WORK REQUIRED -> Because only the text is wanted, repeat the records below exactly and omit the pictures.

BEGIN

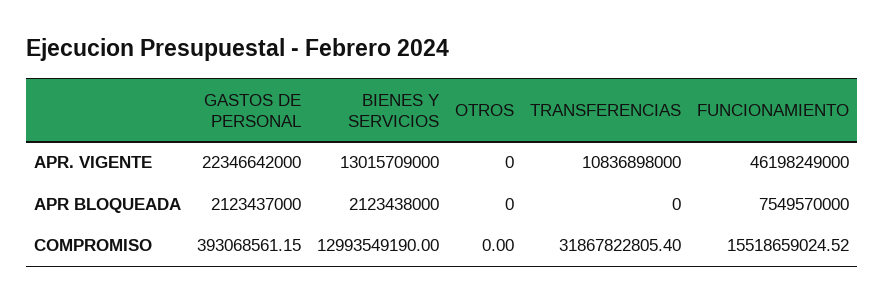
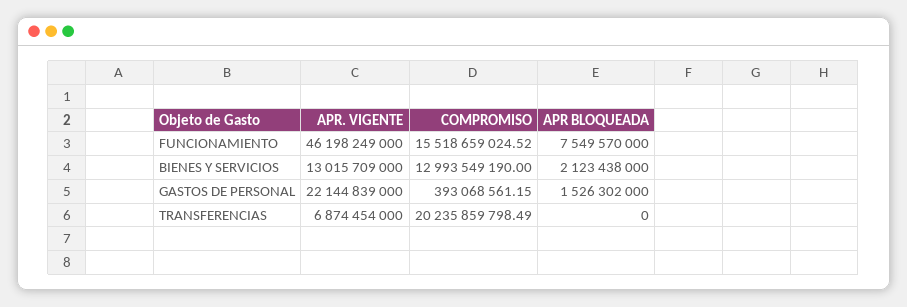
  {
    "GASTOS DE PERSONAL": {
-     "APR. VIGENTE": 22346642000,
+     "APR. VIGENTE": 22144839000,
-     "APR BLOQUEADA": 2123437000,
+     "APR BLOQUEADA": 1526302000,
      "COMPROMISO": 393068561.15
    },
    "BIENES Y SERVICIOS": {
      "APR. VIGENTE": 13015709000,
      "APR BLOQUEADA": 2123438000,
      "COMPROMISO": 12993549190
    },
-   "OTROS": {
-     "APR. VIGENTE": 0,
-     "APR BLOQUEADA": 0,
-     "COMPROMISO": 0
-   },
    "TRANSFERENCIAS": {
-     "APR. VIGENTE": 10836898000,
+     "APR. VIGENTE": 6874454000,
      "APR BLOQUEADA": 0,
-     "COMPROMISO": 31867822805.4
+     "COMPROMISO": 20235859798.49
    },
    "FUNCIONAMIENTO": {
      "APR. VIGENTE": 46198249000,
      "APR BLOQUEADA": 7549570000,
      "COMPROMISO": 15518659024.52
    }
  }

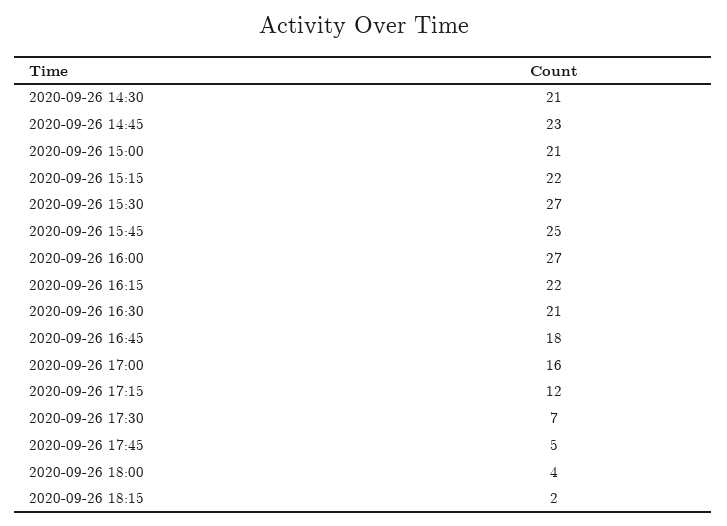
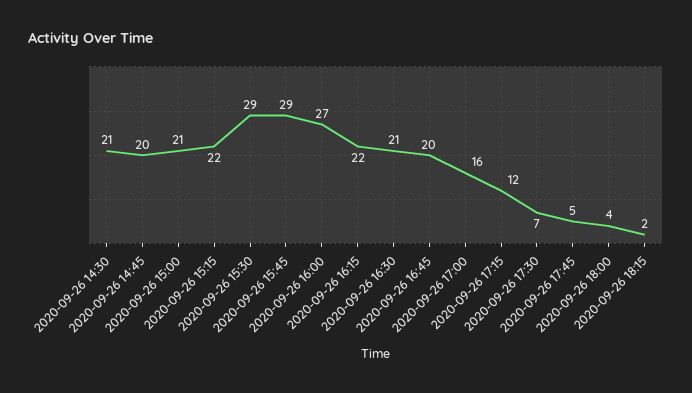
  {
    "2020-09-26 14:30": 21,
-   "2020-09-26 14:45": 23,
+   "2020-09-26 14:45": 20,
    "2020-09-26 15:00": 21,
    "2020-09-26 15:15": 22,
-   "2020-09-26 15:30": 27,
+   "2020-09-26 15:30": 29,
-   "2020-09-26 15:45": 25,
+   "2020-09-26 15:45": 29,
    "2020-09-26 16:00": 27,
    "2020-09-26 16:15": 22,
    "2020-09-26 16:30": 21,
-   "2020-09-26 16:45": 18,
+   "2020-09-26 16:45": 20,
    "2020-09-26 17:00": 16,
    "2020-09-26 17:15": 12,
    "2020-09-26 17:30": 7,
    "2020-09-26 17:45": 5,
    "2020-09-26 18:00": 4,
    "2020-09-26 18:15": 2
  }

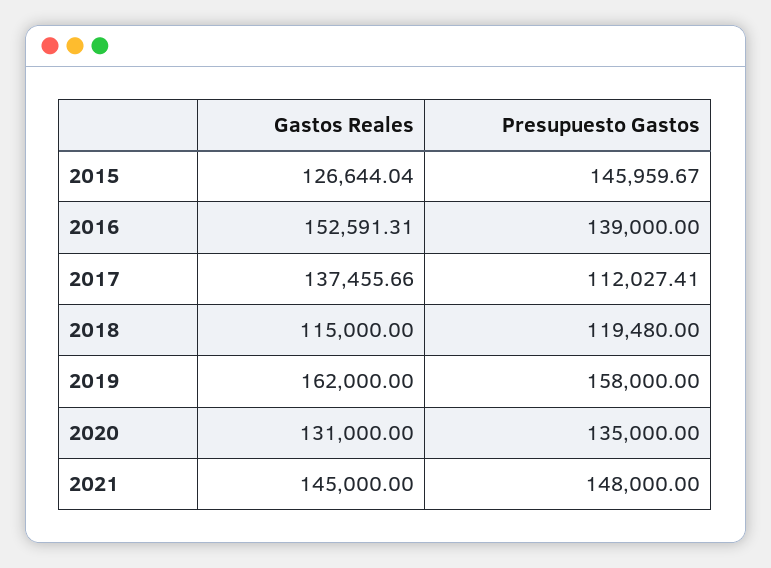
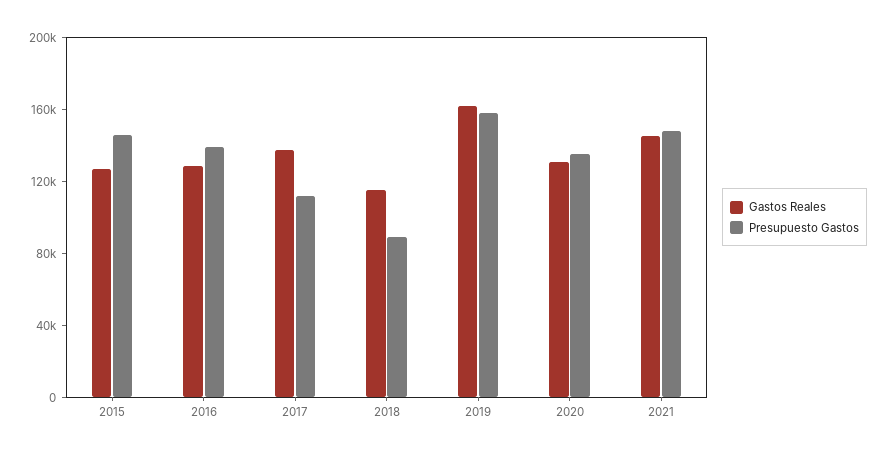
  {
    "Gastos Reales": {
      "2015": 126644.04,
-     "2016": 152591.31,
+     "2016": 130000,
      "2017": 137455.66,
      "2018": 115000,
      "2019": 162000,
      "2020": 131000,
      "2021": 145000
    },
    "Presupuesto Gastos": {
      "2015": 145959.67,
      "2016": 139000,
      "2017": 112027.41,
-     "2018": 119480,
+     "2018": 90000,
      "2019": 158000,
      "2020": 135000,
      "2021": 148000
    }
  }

END

EXPECTED ANSWER ->
  {
    "GASTOS DE PERSONAL": {
-     "APR. VIGENTE": 22346642000,
+     "APR. VIGENTE": 22144839000,
-     "APR BLOQUEADA": 2123437000,
+     "APR BLOQUEADA": 1526302000,
      "COMPROMISO": 393068561.15
    },
    "BIENES Y SERVICIOS": {
      "APR. VIGENTE": 13015709000,
      "APR BLOQUEADA": 2123438000,
      "COMPROMISO": 12993549190
    },
-   "OTROS": {
-     "APR. VIGENTE": 0,
-     "APR BLOQUEADA": 0,
-     "COMPROMISO": 0
-   },
    "TRANSFERENCIAS": {
-     "APR. VIGENTE": 10836898000,
+     "APR. VIGENTE": 6874454000,
      "APR BLOQUEADA": 0,
-     "COMPROMISO": 31867822805.4
+     "COMPROMISO": 20235859798.49
    },
    "FUNCIONAMIENTO": {
      "APR. VIGENTE": 46198249000,
      "APR BLOQUEADA": 7549570000,
      "COMPROMISO": 15518659024.52
    }
  }

  {
    "2020-09-26 14:30": 21,
-   "2020-09-26 14:45": 23,
+   "2020-09-26 14:45": 20,
    "2020-09-26 15:00": 21,
    "2020-09-26 15:15": 22,
-   "2020-09-26 15:30": 27,
+   "2020-09-26 15:30": 29,
-   "2020-09-26 15:45": 25,
+   "2020-09-26 15:45": 29,
    "2020-09-26 16:00": 27,
    "2020-09-26 16:15": 22,
    "2020-09-26 16:30": 21,
-   "2020-09-26 16:45": 18,
+   "2020-09-26 16:45": 20,
    "2020-09-26 17:00": 16,
    "2020-09-26 17:15": 12,
    "2020-09-26 17:30": 7,
    "2020-09-26 17:45": 5,
    "2020-09-26 18:00": 4,
    "2020-09-26 18:15": 2
  }

  {
    "Gastos Reales": {
      "2015": 126644.04,
-     "2016": 152591.31,
+     "2016": 130000,
      "2017": 137455.66,
      "2018": 115000,
      "2019": 162000,
      "2020": 131000,
      "2021": 145000
    },
    "Presupuesto Gastos": {
      "2015": 145959.67,
      "2016": 139000,
      "2017": 112027.41,
-     "2018": 119480,
+     "2018": 90000,
      "2019": 158000,
      "2020": 135000,
      "2021": 148000
    }
  }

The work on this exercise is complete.